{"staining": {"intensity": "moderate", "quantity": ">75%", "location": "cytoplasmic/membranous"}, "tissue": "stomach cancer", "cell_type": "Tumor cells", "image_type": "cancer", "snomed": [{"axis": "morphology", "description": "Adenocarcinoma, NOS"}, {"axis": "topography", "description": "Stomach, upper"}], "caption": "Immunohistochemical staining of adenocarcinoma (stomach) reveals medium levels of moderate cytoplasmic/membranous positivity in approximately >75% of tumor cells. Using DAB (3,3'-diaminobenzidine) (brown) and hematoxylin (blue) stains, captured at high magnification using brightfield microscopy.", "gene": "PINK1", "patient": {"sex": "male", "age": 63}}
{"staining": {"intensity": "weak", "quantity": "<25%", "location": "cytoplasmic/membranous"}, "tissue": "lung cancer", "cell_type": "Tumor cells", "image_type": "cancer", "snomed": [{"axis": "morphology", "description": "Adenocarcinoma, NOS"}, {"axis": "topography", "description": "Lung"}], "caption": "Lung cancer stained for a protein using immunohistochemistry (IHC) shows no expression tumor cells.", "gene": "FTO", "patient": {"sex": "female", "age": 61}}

┄┄┄┄┄┄┄┄┄┄┄┄┄┄┄┄┄┄┄┄

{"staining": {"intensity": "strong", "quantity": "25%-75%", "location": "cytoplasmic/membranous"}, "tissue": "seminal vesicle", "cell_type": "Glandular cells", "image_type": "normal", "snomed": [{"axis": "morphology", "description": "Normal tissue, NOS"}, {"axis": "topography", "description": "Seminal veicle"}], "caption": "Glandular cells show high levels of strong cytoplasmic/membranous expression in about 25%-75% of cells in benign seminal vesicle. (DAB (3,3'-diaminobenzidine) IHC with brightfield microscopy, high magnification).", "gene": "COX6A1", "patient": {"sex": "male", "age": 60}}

┄┄┄┄┄┄┄┄┄┄┄┄┄┄┄┄┄┄┄┄

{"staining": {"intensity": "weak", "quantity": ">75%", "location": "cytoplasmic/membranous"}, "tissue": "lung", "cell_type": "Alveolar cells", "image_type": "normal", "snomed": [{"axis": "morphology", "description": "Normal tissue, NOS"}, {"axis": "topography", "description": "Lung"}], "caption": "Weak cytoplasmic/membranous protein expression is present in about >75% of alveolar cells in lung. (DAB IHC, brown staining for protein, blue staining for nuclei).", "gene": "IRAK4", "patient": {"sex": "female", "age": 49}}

┄┄┄┄┄┄┄┄┄┄┄┄┄┄┄┄┄┄┄┄

Work task
The required output is every line above from the one with "staining of adenocarcinoma" down to the one with "cancer stained for", restated word for word, ends included.

Output of the task
{"staining": {"intensity": "moderate", "quantity": ">75%", "location": "cytoplasmic/membranous"}, "tissue": "stomach cancer", "cell_type": "Tumor cells", "image_type": "cancer", "snomed": [{"axis": "morphology", "description": "Adenocarcinoma, NOS"}, {"axis": "topography", "description": "Stomach, upper"}], "caption": "Immunohistochemical staining of adenocarcinoma (stomach) reveals medium levels of moderate cytoplasmic/membranous positivity in approximately >75% of tumor cells. Using DAB (3,3'-diaminobenzidine) (brown) and hematoxylin (blue) stains, captured at high magnification using brightfield microscopy.", "gene": "PINK1", "patient": {"sex": "male", "age": 63}}
{"staining": {"intensity": "weak", "quantity": "<25%", "location": "cytoplasmic/membranous"}, "tissue": "lung cancer", "cell_type": "Tumor cells", "image_type": "cancer", "snomed": [{"axis": "morphology", "description": "Adenocarcinoma, NOS"}, {"axis": "topography", "description": "Lung"}], "caption": "Lung cancer stained for a protein using immunohistochemistry (IHC) shows no expression tumor cells.", "gene": "FTO", "patient": {"sex": "female", "age": 61}}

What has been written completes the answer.